If OOC gain traction as a legitimate alternative—or even superior approach—to animal testing, the impact could be profound. Alem points out that the regulatory process is currently based on animal data, but "if organs-on-chip could convince the authorities, you will save a lot of time and resources without sacrificing animals. You could go directly from the drug and chip to humans and save a lot of time. You can also test different drugs in one chip without harming the patient."
A few pharmaceutical companies, like Roche Pharma, Merck, and Janssen Biotech, a research division of Johnson & Johnson, are exploring the possibilities of OOC for drug discovery. Biotech company Emulate, Inc., is supplying these companies with intestine-chips, lung-chips, and others to help them predict the potential human response of drugs. While this process can't yet replace animal models in FDA regulatory approval for drug therapy (that machinery moves slowly), it does help eliminate some of the guesswork, and ensure that the drugs that do make it to animal testing have a much higher chance of human efficacy.

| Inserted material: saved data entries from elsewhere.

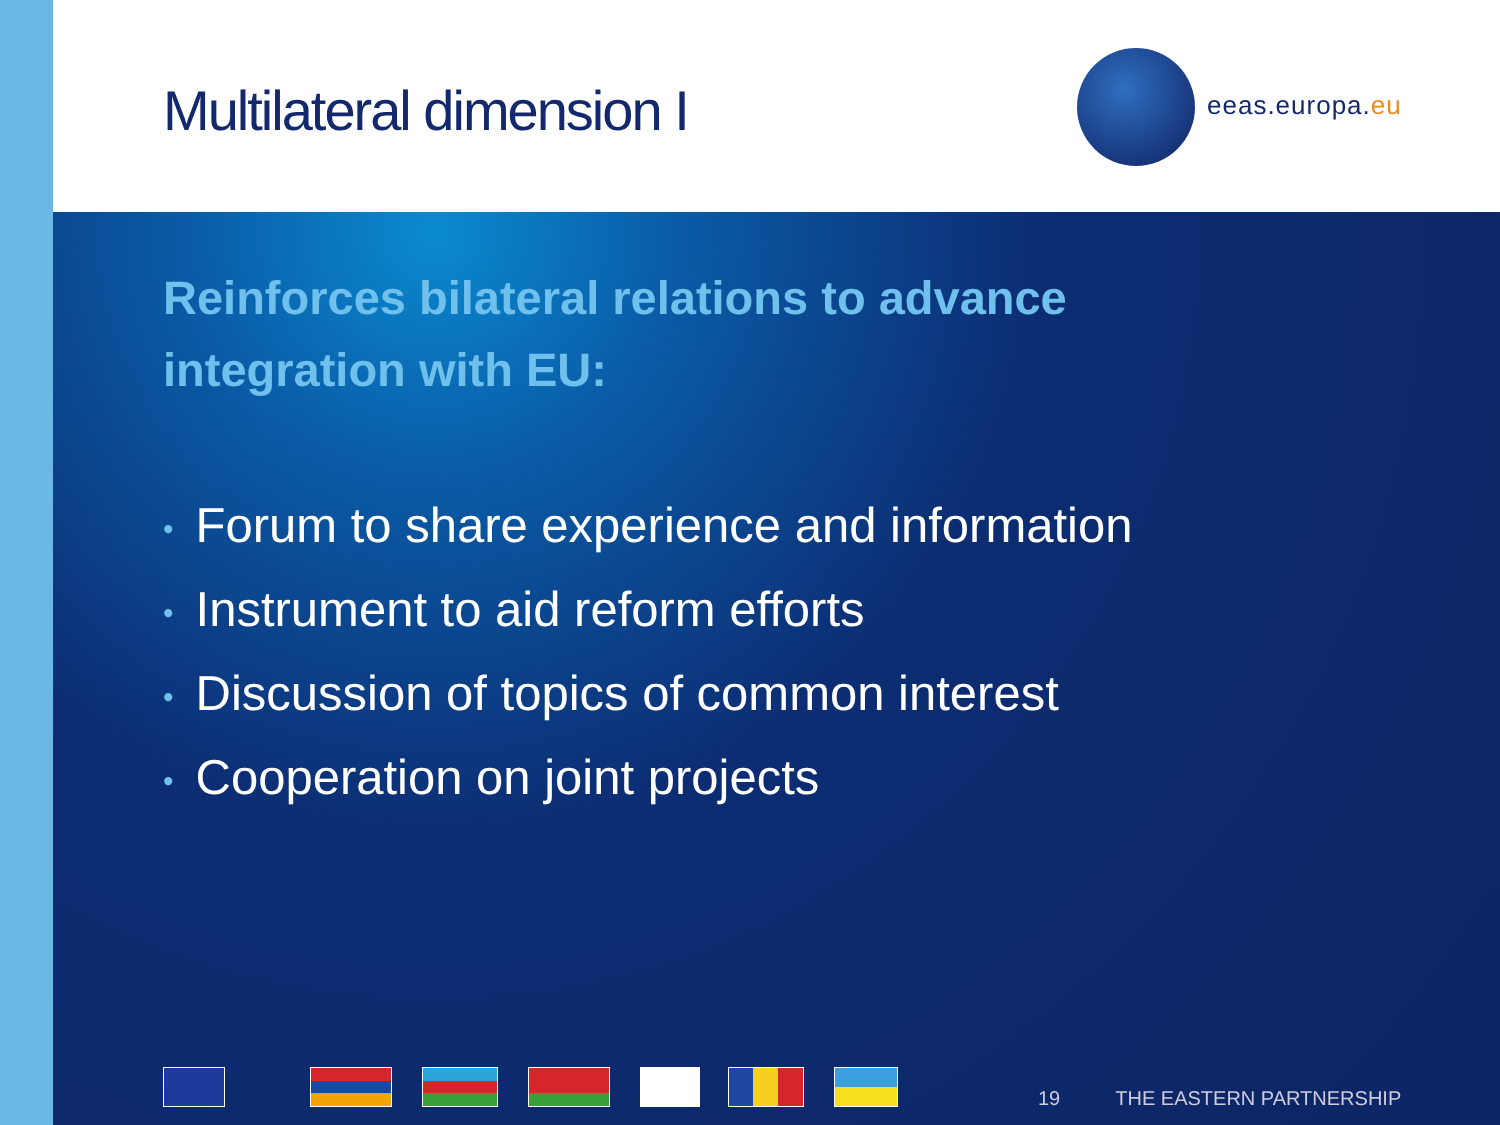Multilateral dimension I
eeas.europa.eu
Reinforces bilateral relations to advance integration with EU:
• Forum to share experience and information
• Instrument to aid reform efforts
• Discussion of topics of common interest
• Cooperation on joint projects
19 THE EASTERN PARTNERSHIP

Nonetheless, the FDA is paying attention to OOC. In 2017, Emulate announced a "cooperative research and development agreement" with the US FDA, during which the FDA's Office of Foods and Veterinary Medicine will evaluate OOC as a platform for toxicology testing in the areas of foods, dietary supplements, and cosmetics. That's still a big step away from replacing animal testing for pharmaceuticals, but even cautious interest from the FDA could be considered a step in the right direction.
For many people doing cancer research, personalized medicine is the holy grail. Physicians want to be able to understand what went wrong to cause the tumor in the first place, pinpoint all of the cancerous cells, and fix it using exactly the right drugs delivered to only those cells. A one-two punch of nanoparticles and OOC could hold promise for this vision.
OOC could allow physicians to create personalized chips from patients' own cells, test drugs on the chip, and determine the patient's individual response to the treatment before a drug is even administered. In combination with targeted nanotherapy—whether it's gold NP, SPIONs, nanodroplets, or one of many other nanotherapies under investigation—the magic bullet of personalized medicine for cancer therapy may someday be ready to fire.
Gwen Weerts is the managing editor of Photonics Focus.